_Exercise 1:_ List every member of the Knauer family named in the biography of pianist Sebastian Knauer.
_Exercise 2:_ Continue the biography of pianist Sebastian Knauer from the point where it stops.

_Text block:_
Sebastian Knauer (born in Hamburg in 1971) is a German classical pianist.

== Early life and youth ==
Sebastian Knauer, born July 29, 1971, is from an old-established Hamburg-based business family. To this day, there is a memorial in honour of his forebear Georg Andreas Knauer (1759–1828) located on Eppendorfer Landstrasse at the corner of Loogestieg in Hamburg. A famous painting by Alexander Macco (1767–1849), who was acquainted with Ludwig van Beethoven and Johann Wolfgang von Goethe, portrays Georg Andreas Knauer surrounded by his family.
Sebastian Knauer's father Wolfgang Knauer (1942–2018) was a journalist and worked for many years for the Norddeutscher Rundfunk broadcaster, including as Head of the NDR Kultur programme; he was also the initiator and editor of a popular satirical radio show.
His mother, Christa Knauer, was awarded the Bundesverdienstkreuz (Federal Cross of Merit) for her services to the voluntary sector in Germany.

_Data provided:_
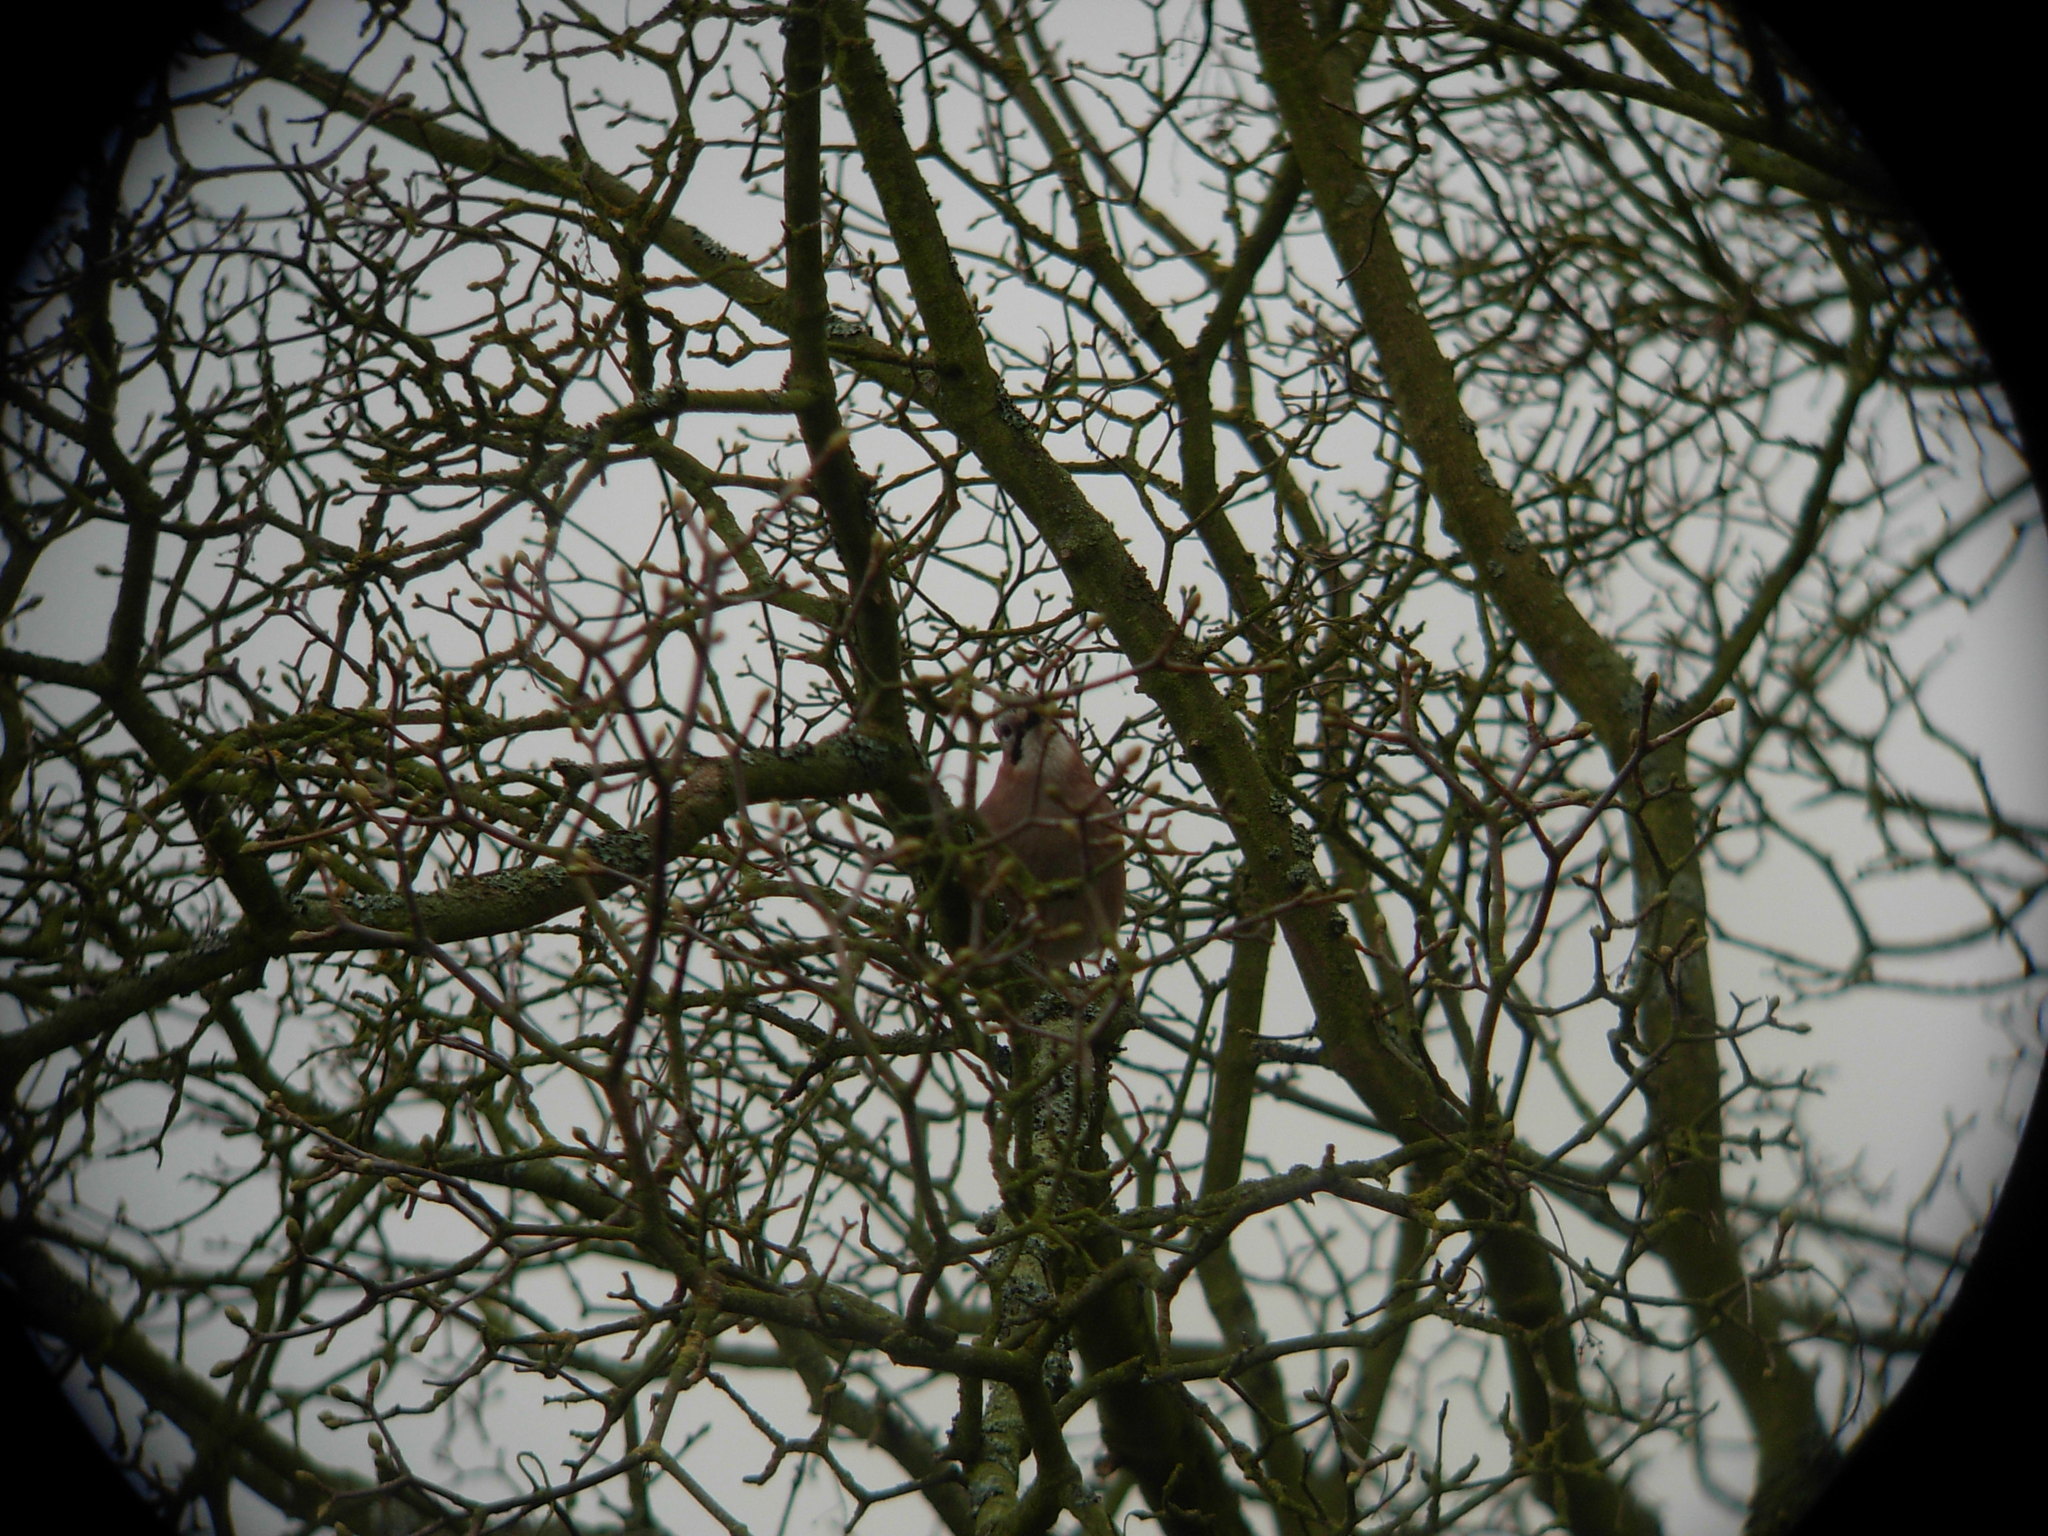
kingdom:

==

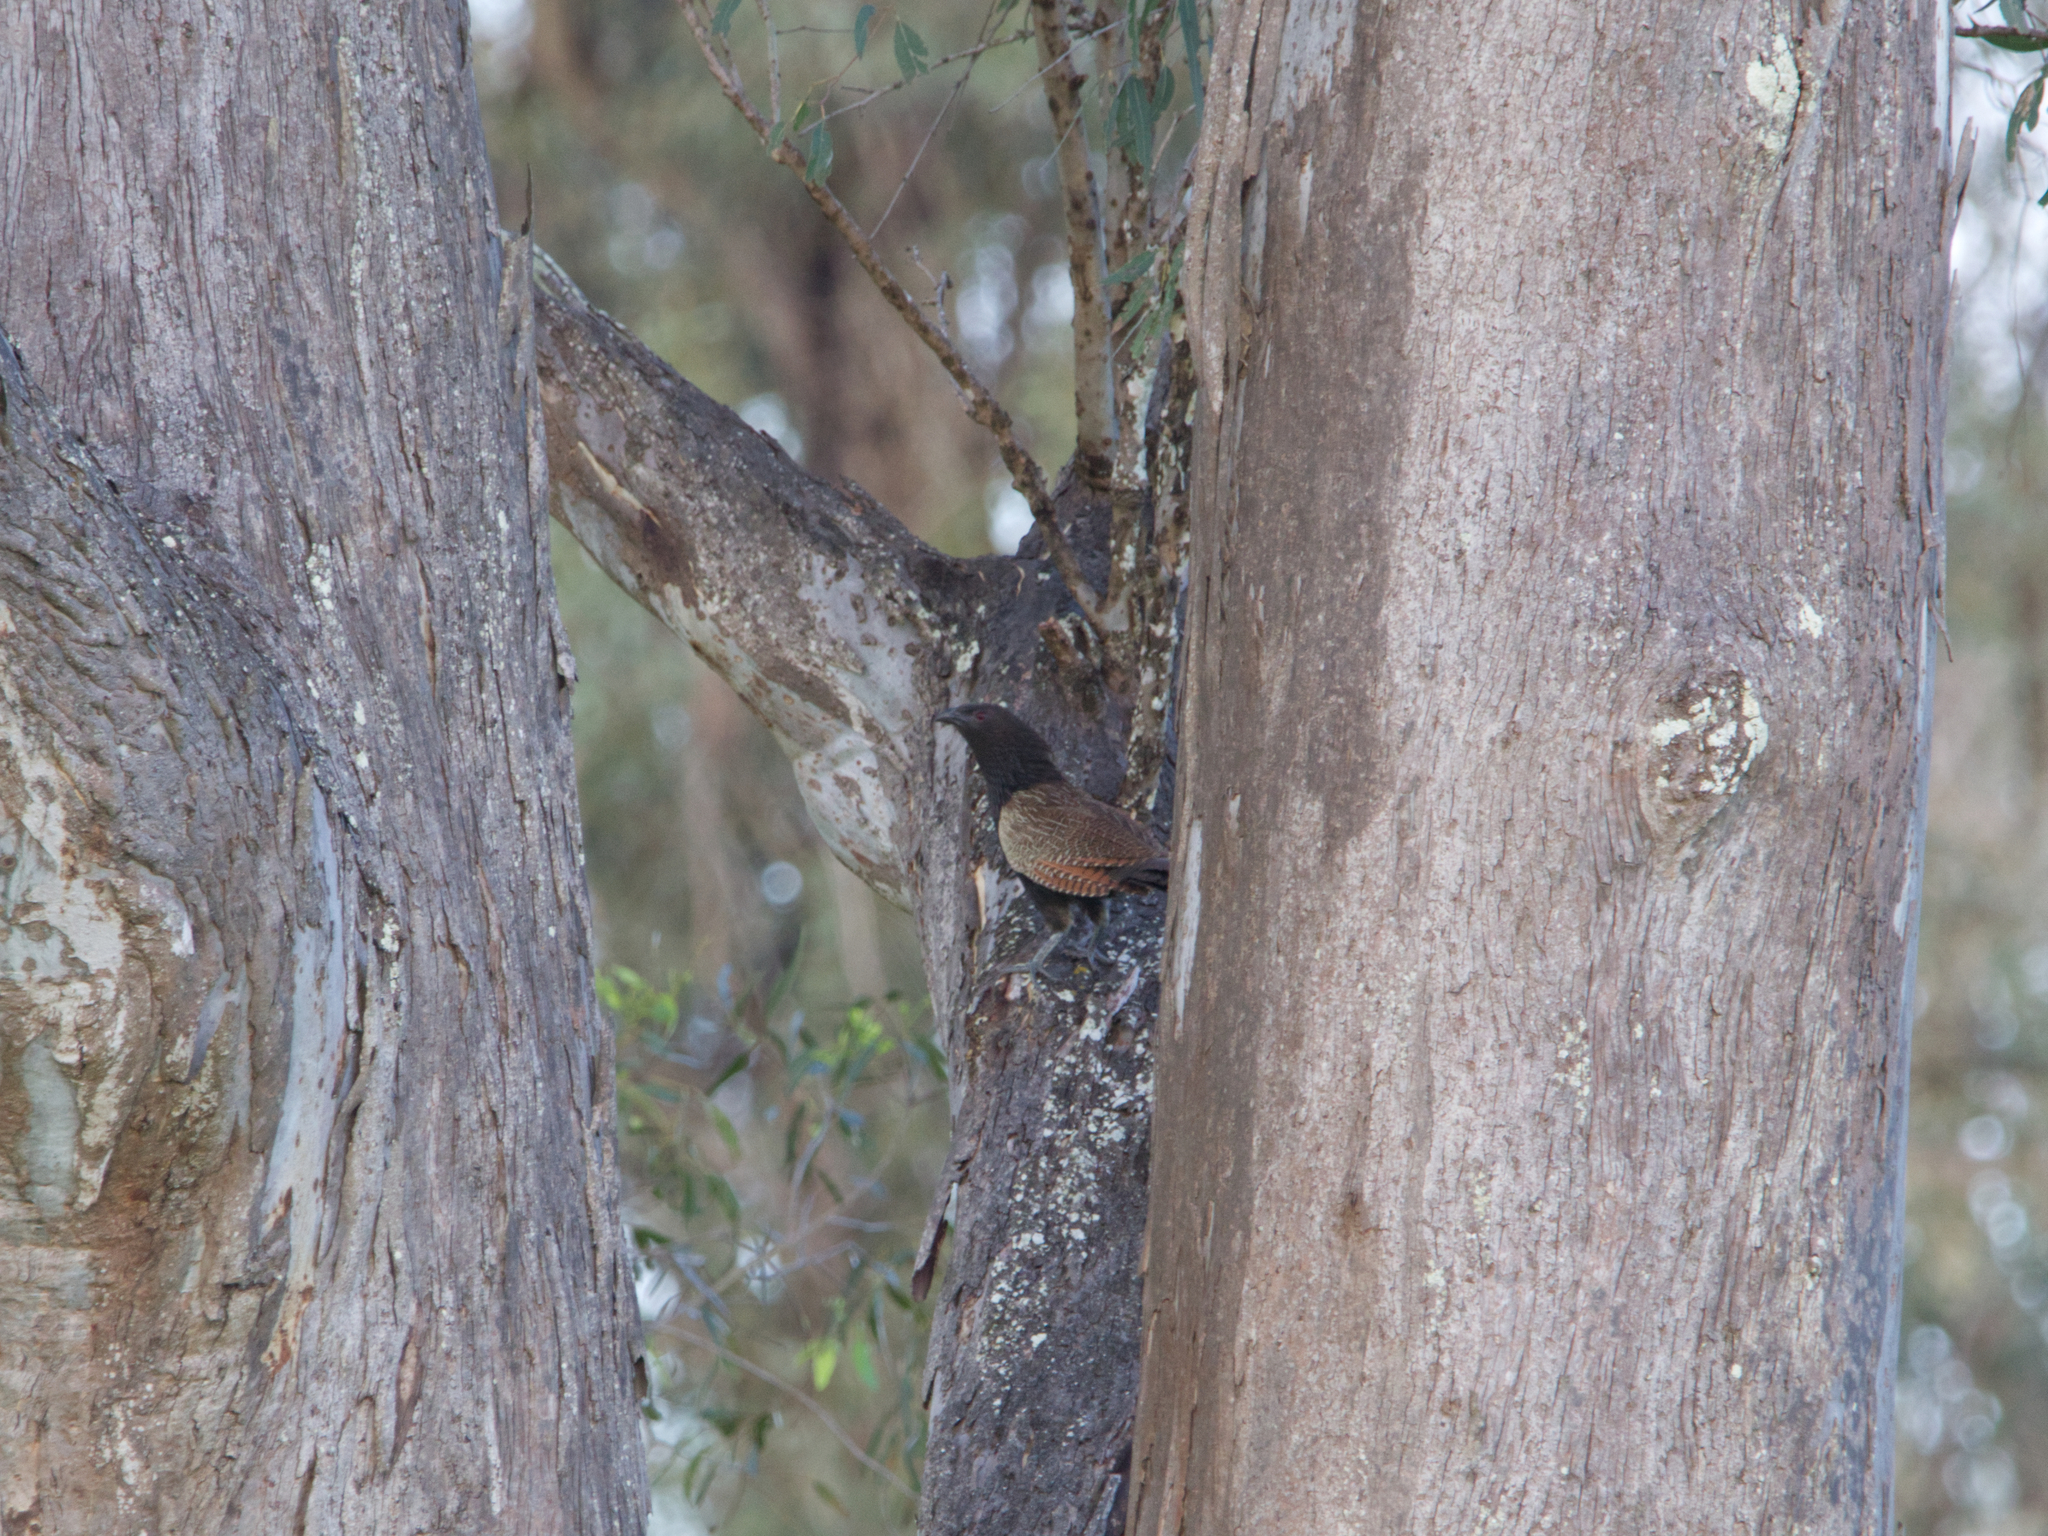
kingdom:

==

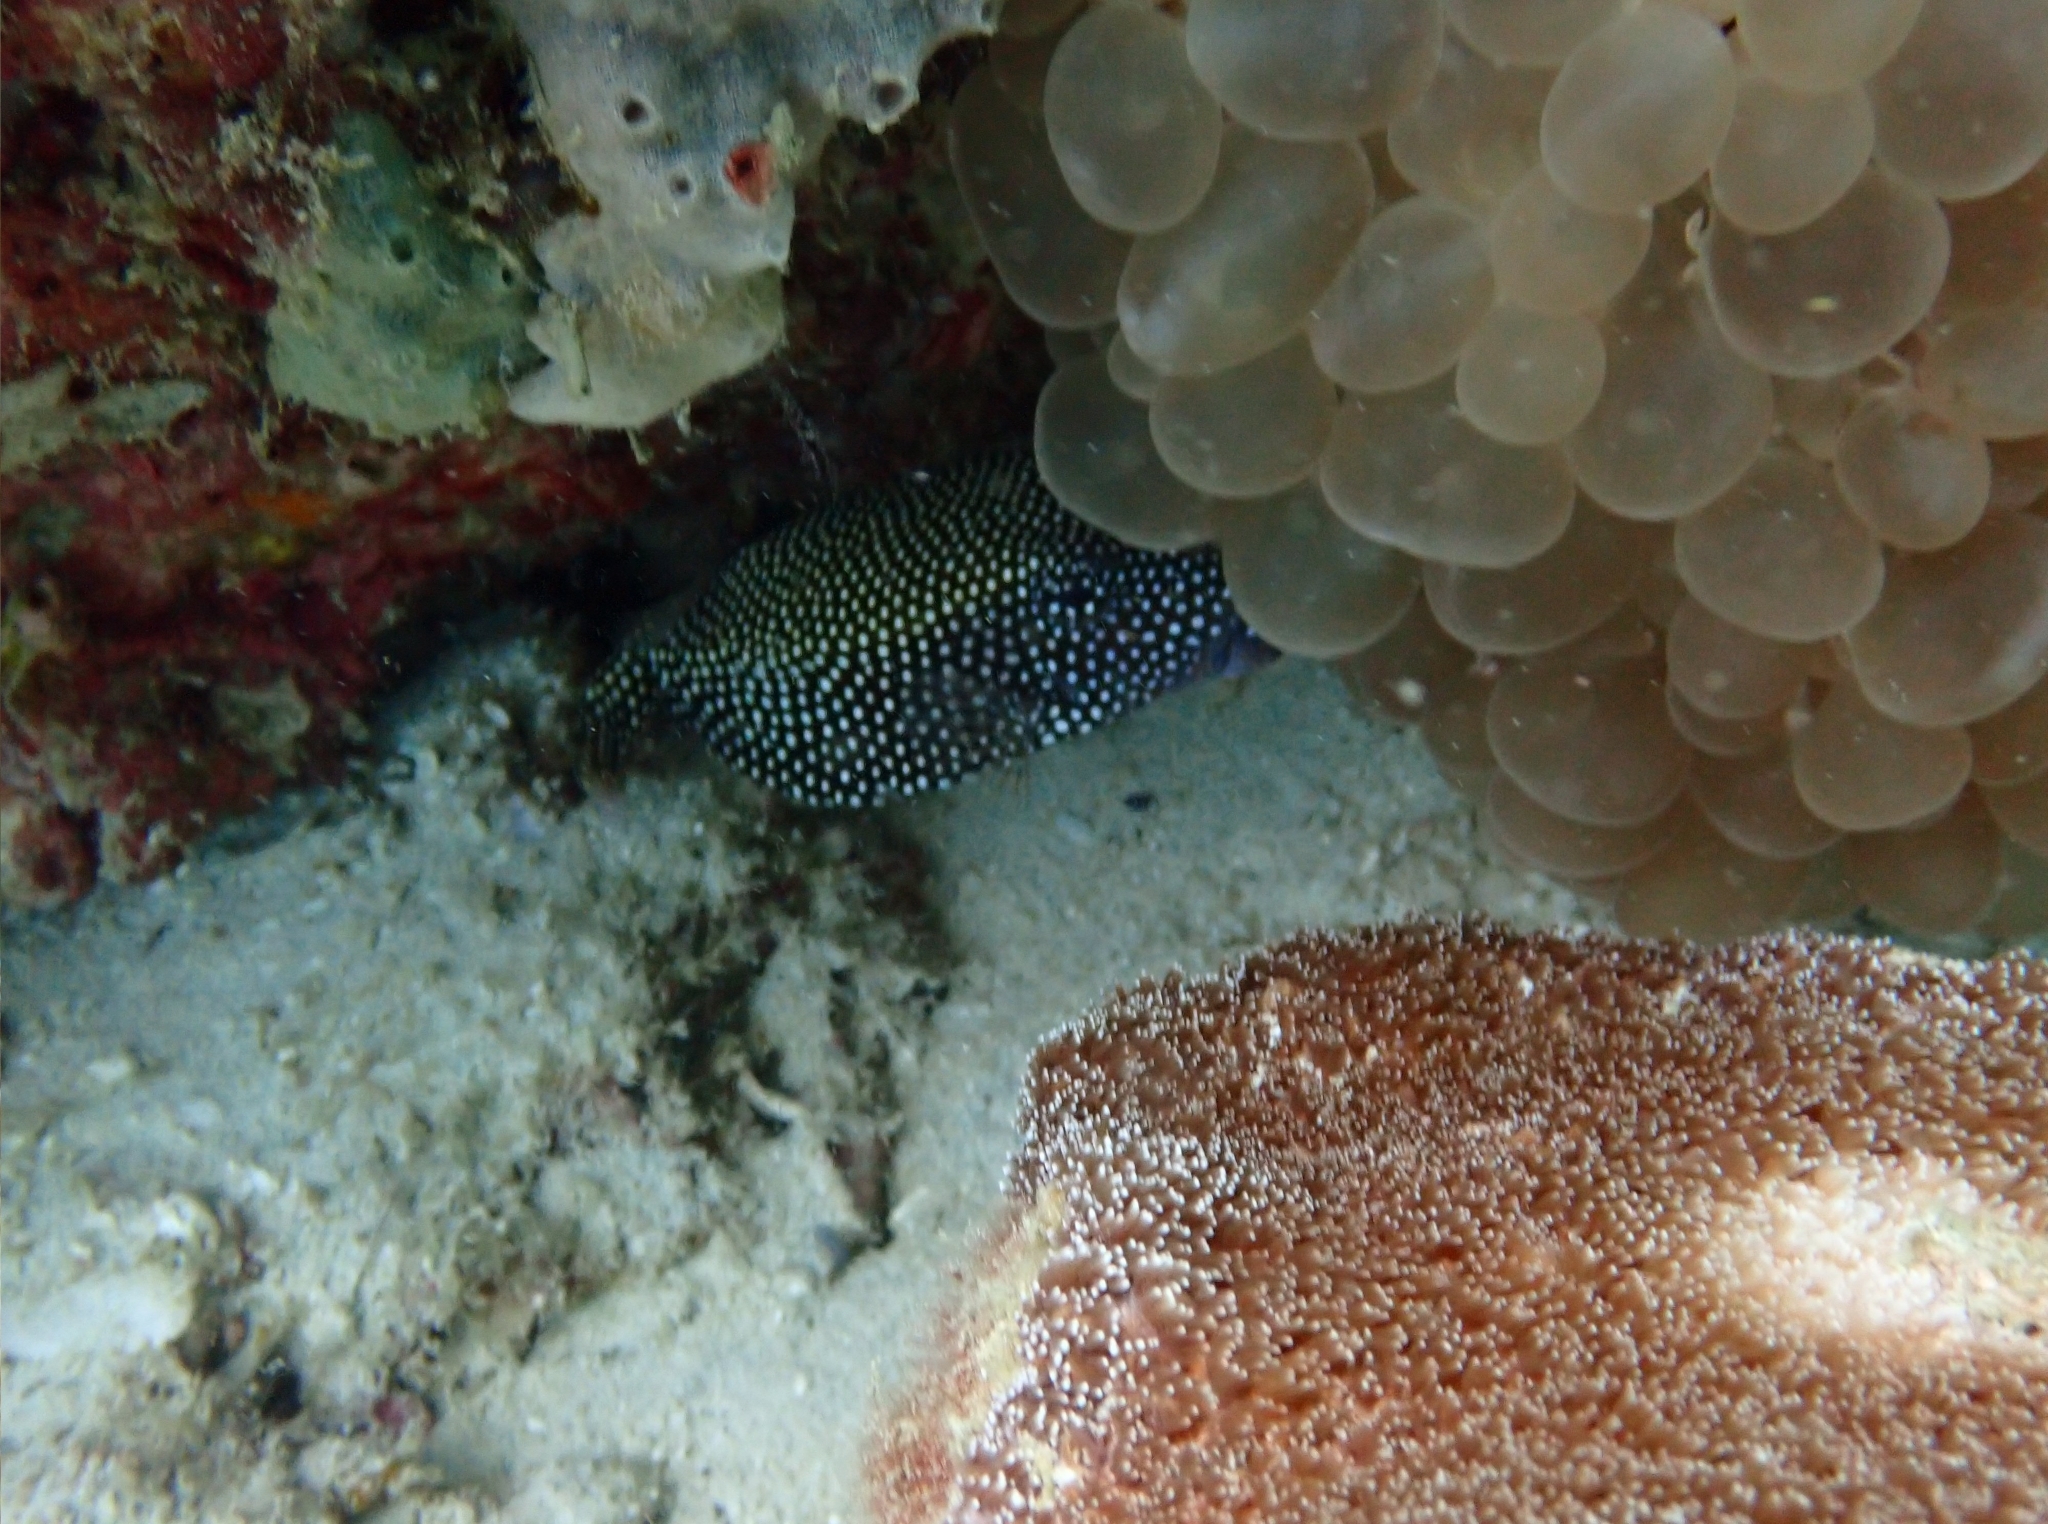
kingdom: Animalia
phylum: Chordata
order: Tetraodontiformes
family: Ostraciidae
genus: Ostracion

_Answer box 1:_ Sebastian Knauer, Georg Andreas Knauer, Wolfgang Knauer, Christa Knauer

_Answer box 2:_
Sebastian Knauer began taking piano lessons at the age of five. He was soon declared a child prodigy and in 1985 opened the Congress for Highly Talented Children in Hamburg. He gave his stage debut in 1984 in the Laeiszhalle in Hamburg. He was awarded the prestigious Eduard Söring Prize by the Hamburg State Opera Trust when he was only 17 years of age.
He studied in Hamburg with Professor Gernot Kahl, who was able in turn to pass on the subtlety of touch that he had learned from his teachers Edwin Fischer and Géza Anda. Sebastian Knauer also studied with Professor Karl Heinz Kämmerling in Hanover and also took instruction from Philippe Entremont, under whose guiding hand he has given recitals worldwide, sometimes in duets for two pianos. He also attended courses given by Sir András Schiff and Alexis Weissenberg.
Sebastian Knauer lives with his wife and two children in Hamburg.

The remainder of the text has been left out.